# She HATES fish!!!



## Jax08 (Feb 13, 2009)

I've tried whiting, smelt, canned mackerel, canned salmon, ocean perch..the only thing she will eat is tipali.

I just tried the ocean perch this morning and it's sitting in the fridge. She will sit in that crate all nite without touching it. Reminds me of when I was a kid and sat at the table for 5 hours because I wouldn't eat my split pea soup.

The perch is not a strong fishy taste...so do I just wait her out a while longer? OR just give it up and give her something different?

I'm so tired of throwin fish away.


----------



## onyx'girl (May 18, 2007)

Give it up, did you ever eat your soup?
I usually will mix fish in with ground mix. The other night, I tried to give Onyx catfish and something else I got from my rawgroup. She kept trying to eat it, but wouldn't gulp it down, I ended up throwing it away.


----------



## Jax08 (Feb 13, 2009)

No. I did not eat my soup. It was very cold and nasty when Mom compromised and I took two bites while holding my nose. 

However, I don't think Jax is the compromising type. LOL

I'll just stick to buying the tilapi from now on instead of trying to save a buck or give her variety.


----------



## chuckd (Jul 16, 2019)

Are you serving it whole? Gunnar is picky with fish. He's eaten every type I've given, but he won't eat it if it's whole or even filleted. I have to cube it AND skin it, too!

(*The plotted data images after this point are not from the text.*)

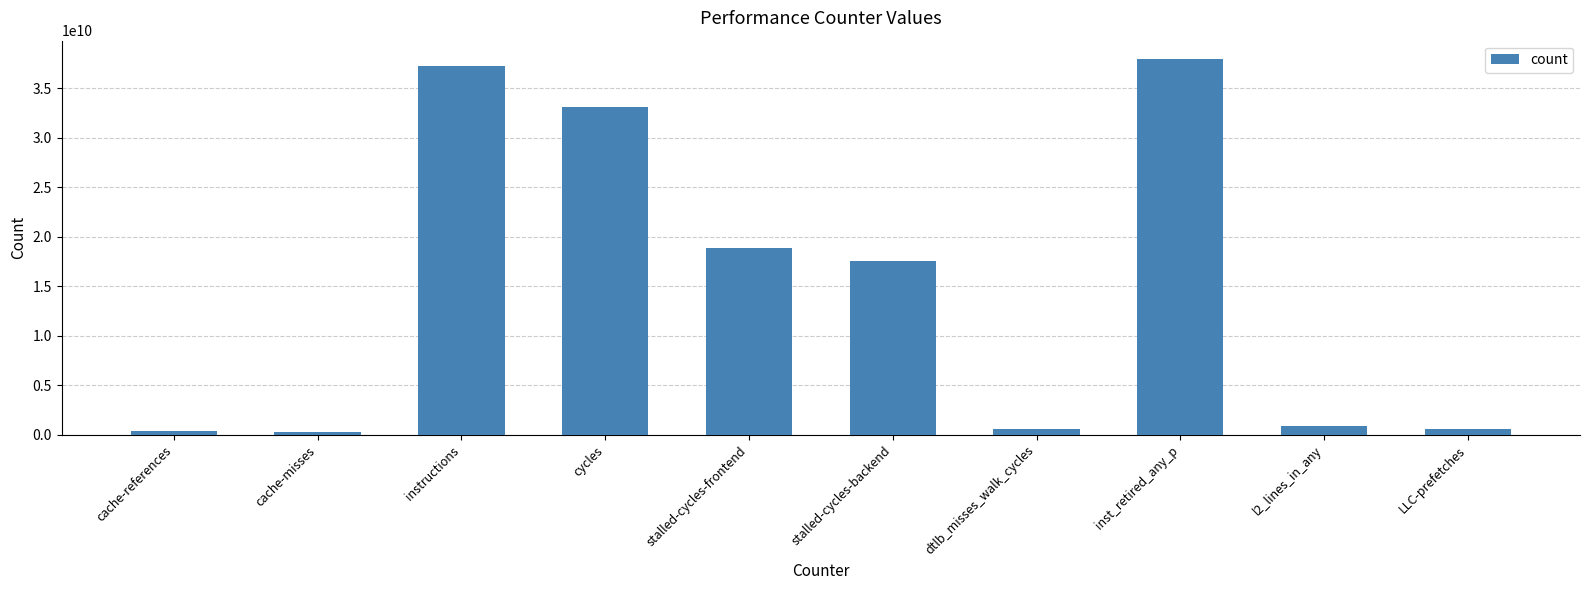

Which has a higher value, dtlb_misses_walk_cycles or stalled-cycles-backend?

stalled-cycles-backend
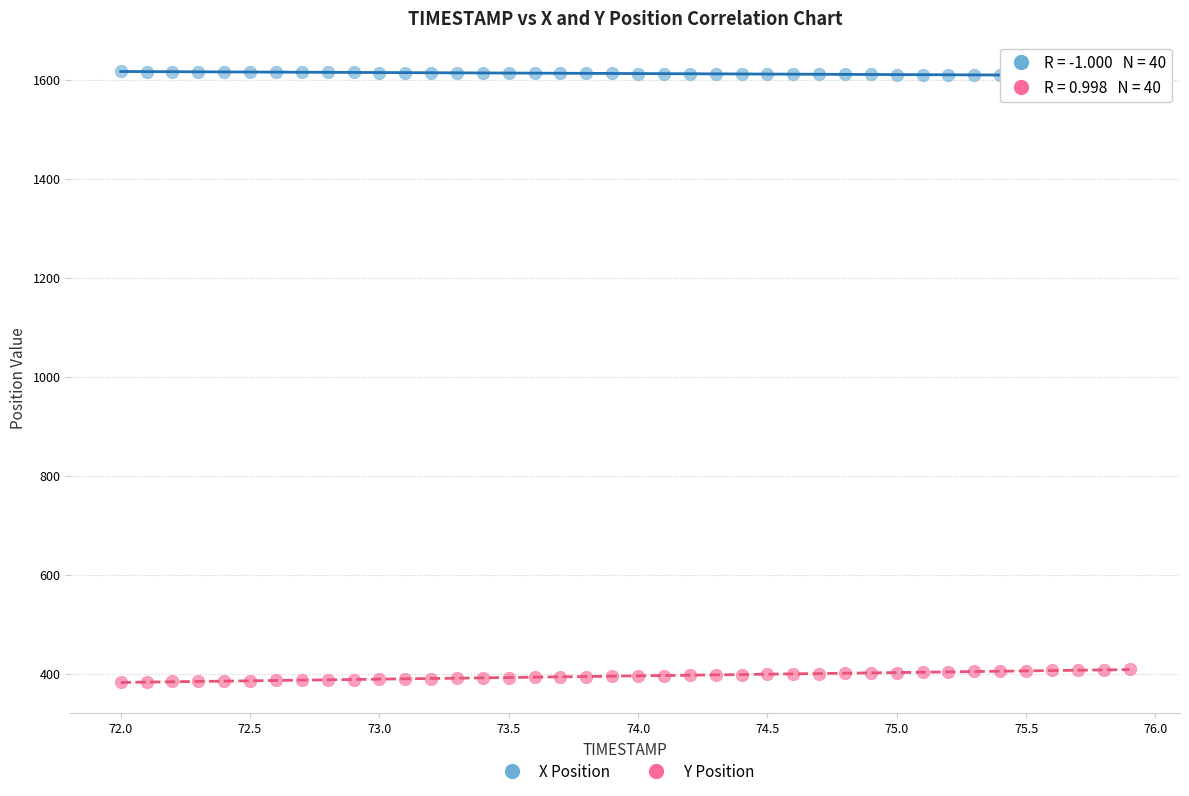

Across all data points, what is the range of Y values (max minus min)?

1233.1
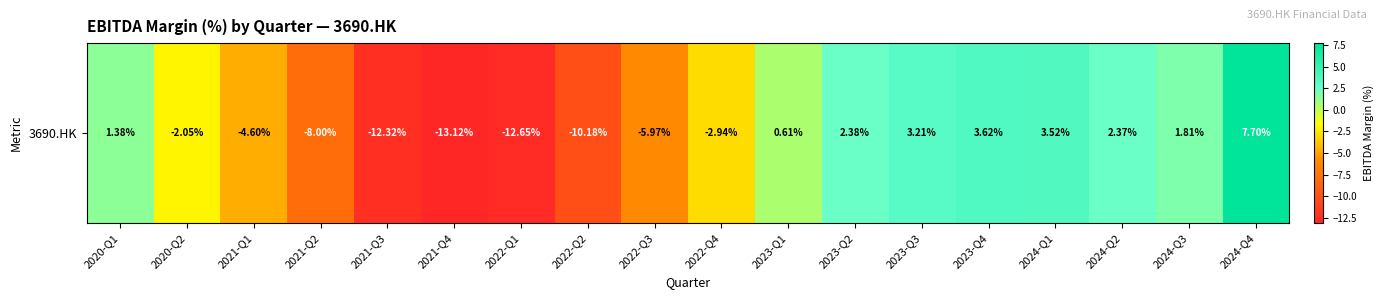

Rank the categories by value from highest to lowest.

2024-Q4, 2023-Q4, 2024-Q1, 2023-Q3, 2023-Q2, 2024-Q2, 2024-Q3, 2020-Q1, 2023-Q1, 2020-Q2, 2022-Q4, 2021-Q1, 2022-Q3, 2021-Q2, 2022-Q2, 2021-Q3, 2022-Q1, 2021-Q4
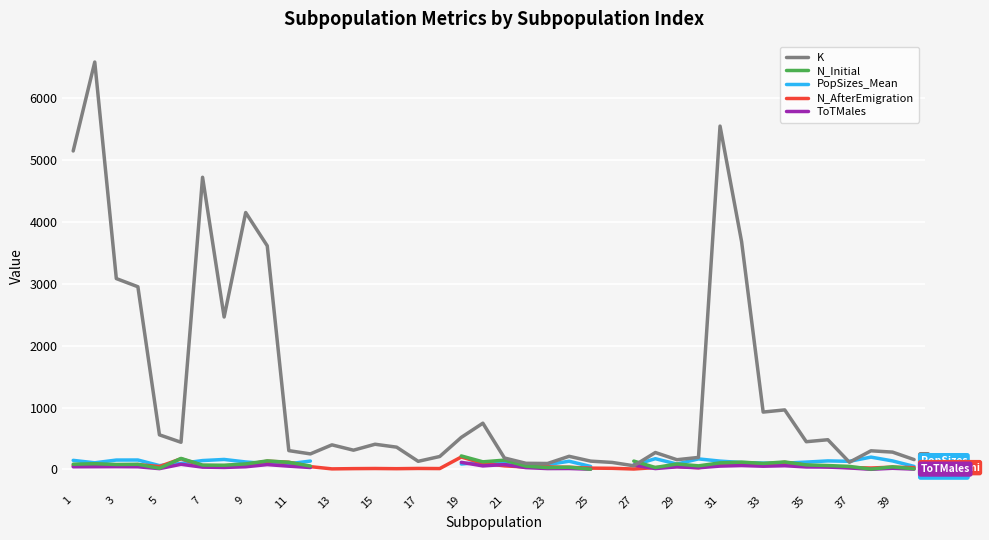

What is the difference between the maximum and minimum values in the ToTMales series?

113.0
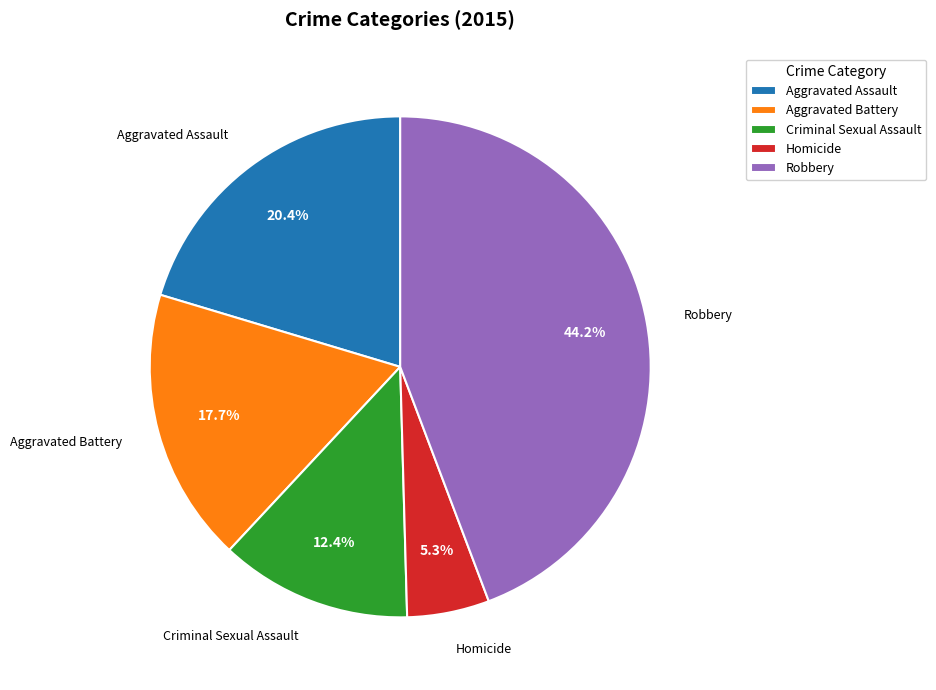

How many slices are in this pie chart?

5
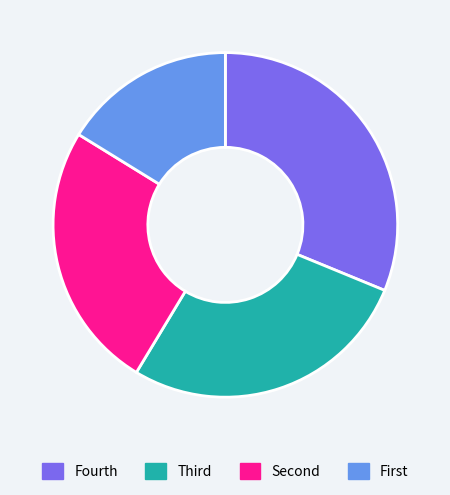

Does any single category account for the majority?

No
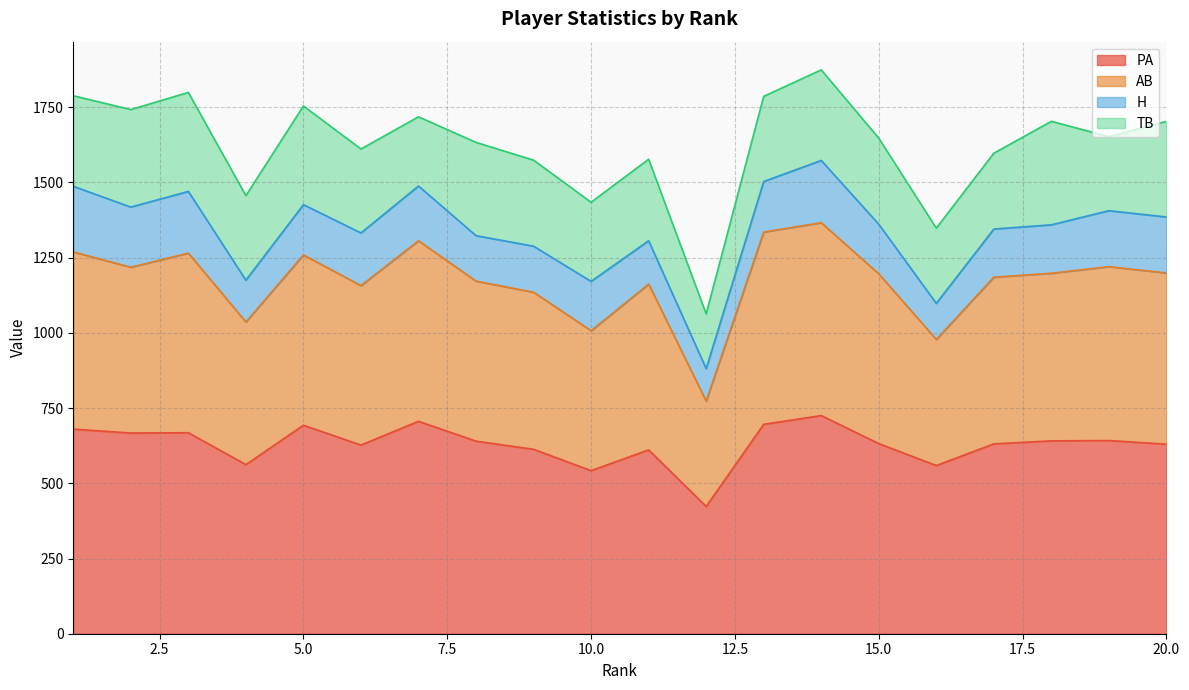

Is it true that PA equals 971 at 16?

False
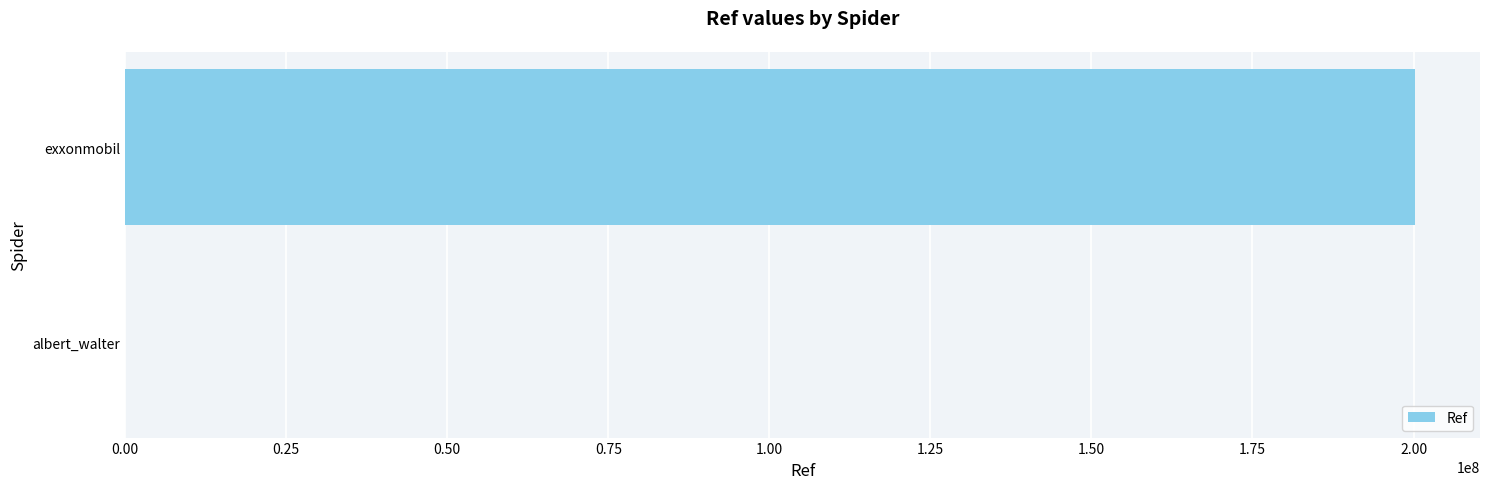

What is the sum of all values?

200308965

I don't even bother with fish for him anymore. The only time he gets it now is if I forget about one in the fridge or freezer and I don't want to let it go to waste.


----------



## Sabis mom (Mar 20, 2014)

If I put fish in Shadows dish she circles it like it may attack. Seriously. Whale eyes, lip licking, ears back. It took me two years of mixing little bits to get her to eat a fish based kibble. No real fish. Not raw or cooked. Not the oil from the canned tuna. Not sardines. 
I would just give up if I were you.


----------



## Sunflowers (Feb 17, 2012)

This thread is from 2009


----------



## chuckd (Jul 16, 2019)

haha... whoops!


----------



## Jax08 (Feb 13, 2009)

Thanks. This dog is dead. I wish people would start looking at dates and I wish this site would stop bringing old threads to life.


----------



## David Winners (Apr 30, 2012)

It's that darned recommended reading section.


----------